* **Work required**:
Could you return the text read from each of the entries below, line for line and unchanged, leaving out the pictures?

* **Dataset**:
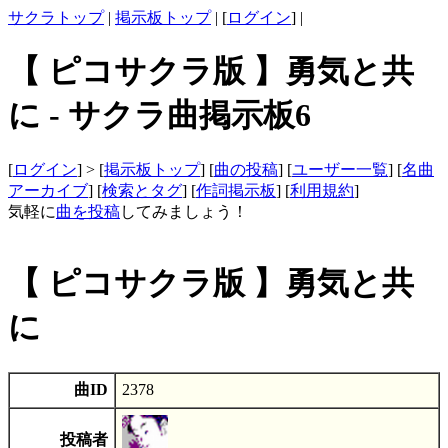
サクラトップ
|
掲示板トップ
| [
ログイン
] |
【 ピコサクラ版 】勇気と共
に - サクラ曲掲示板6
[
ログイン
] > [
掲示板トップ
] [
曲の投稿
] [
ユーザー一覧
] [
名曲
アーカイブ
] [
検索とタグ
] [
作詞掲示板
] [
利用規約
]
気軽に
曲を投稿
してみましょう！
【 ピコサクラ版 】勇気と共
に
曲ID
2378
投稿者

* **Answer to this exercise**:
サクラトップ
|
掲示板トップ
| [
ログイン
] |
【 ピコサクラ版 】勇気と共
に - サクラ曲掲示板6
[
ログイン
] > [
掲示板トップ
] [
曲の投稿
] [
ユーザー一覧
] [
名曲
アーカイブ
] [
検索とタグ
] [
作詞掲示板
] [
利用規約
]
気軽に
曲を投稿
してみましょう！
【 ピコサクラ版 】勇気と共
に
曲ID
2378
投稿者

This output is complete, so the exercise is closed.